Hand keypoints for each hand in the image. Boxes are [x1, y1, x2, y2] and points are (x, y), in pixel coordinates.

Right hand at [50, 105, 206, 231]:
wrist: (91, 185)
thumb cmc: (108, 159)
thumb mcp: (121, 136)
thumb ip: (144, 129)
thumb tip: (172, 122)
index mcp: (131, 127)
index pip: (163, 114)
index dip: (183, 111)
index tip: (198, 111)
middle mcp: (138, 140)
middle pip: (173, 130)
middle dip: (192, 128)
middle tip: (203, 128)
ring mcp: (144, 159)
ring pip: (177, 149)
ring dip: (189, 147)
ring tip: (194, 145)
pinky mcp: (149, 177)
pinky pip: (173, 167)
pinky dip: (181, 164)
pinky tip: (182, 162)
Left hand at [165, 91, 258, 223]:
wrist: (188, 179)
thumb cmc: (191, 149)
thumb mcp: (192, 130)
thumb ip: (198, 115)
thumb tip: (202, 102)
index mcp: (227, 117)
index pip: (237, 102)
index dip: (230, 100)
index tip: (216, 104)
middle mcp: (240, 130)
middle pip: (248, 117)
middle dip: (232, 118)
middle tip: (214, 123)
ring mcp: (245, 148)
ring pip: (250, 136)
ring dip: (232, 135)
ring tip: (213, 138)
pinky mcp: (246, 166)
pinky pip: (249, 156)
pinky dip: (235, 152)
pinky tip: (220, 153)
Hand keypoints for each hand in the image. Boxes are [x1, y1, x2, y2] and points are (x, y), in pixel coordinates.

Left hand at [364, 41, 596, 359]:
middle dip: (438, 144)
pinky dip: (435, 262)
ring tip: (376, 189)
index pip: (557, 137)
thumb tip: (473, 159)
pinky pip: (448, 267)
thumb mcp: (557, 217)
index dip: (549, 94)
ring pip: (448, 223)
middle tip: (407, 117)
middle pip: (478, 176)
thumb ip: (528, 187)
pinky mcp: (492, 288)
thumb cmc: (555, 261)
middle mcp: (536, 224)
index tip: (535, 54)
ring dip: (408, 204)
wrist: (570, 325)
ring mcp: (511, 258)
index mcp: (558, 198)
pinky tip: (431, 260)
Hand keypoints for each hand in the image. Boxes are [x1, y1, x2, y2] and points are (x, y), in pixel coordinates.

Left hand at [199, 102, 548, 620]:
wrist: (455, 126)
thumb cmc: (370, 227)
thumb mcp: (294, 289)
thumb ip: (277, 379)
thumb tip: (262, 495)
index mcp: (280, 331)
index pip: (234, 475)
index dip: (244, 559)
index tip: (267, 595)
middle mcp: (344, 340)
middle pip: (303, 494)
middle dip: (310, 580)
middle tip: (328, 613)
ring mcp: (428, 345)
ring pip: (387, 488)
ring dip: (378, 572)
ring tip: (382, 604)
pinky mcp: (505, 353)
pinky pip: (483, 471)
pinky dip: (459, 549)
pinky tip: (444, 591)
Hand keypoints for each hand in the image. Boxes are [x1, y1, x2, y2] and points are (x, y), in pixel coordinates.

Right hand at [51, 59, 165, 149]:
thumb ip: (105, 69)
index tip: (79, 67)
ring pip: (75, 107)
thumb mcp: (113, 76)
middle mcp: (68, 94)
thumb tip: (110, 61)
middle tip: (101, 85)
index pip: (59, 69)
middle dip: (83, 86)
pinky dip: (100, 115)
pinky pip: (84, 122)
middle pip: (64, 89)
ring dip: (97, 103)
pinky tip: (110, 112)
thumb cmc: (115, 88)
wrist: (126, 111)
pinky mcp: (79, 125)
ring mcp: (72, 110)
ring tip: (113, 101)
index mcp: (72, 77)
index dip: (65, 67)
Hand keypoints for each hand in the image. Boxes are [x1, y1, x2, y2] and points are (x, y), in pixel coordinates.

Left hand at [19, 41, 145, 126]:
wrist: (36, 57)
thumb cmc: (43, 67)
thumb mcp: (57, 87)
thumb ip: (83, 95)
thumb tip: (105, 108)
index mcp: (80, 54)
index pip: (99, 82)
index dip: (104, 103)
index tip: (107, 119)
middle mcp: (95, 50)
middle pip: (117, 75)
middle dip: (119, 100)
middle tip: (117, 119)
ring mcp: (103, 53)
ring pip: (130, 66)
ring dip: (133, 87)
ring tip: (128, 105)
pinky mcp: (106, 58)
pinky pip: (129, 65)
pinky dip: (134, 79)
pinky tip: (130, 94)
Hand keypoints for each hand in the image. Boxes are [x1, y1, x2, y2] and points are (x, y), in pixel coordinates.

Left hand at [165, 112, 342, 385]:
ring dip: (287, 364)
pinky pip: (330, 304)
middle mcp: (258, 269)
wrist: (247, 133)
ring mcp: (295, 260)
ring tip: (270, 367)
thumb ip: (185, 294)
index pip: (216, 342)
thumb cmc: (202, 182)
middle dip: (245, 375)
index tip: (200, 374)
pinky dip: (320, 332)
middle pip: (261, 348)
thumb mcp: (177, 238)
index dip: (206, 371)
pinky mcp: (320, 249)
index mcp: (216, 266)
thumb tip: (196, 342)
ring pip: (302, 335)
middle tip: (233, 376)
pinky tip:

※ ※ ※

● **TASK ITEM**: Please give back only the lines between the first line of the entries and the line with "thumb cmc: (191, 149)", both ends included, word for word.

● **TASK ANSWER**:
Hand keypoints for each hand in the image. Boxes are [x1, y1, x2, y2] and points are (x, y), in pixel coordinates.

Right hand at [50, 105, 206, 231]:
wrist: (91, 185)
thumb cmc: (108, 159)
thumb mcp: (121, 136)
thumb ip: (144, 129)
thumb tip: (172, 122)
index mcp: (131, 127)
index pip: (163, 114)
index dip: (183, 111)
index tip: (198, 111)
middle mcp: (138, 140)
middle pip: (173, 130)
middle dip: (192, 128)
middle tip: (203, 128)
ring mcp: (144, 159)
ring pip: (177, 149)
ring dip: (189, 147)
ring tip: (194, 145)
pinky mcp: (149, 177)
pinky pip: (173, 167)
pinky dip: (181, 164)
pinky tip: (182, 162)
Left hand at [165, 91, 258, 223]:
wrist: (188, 179)
thumb cmc: (191, 149)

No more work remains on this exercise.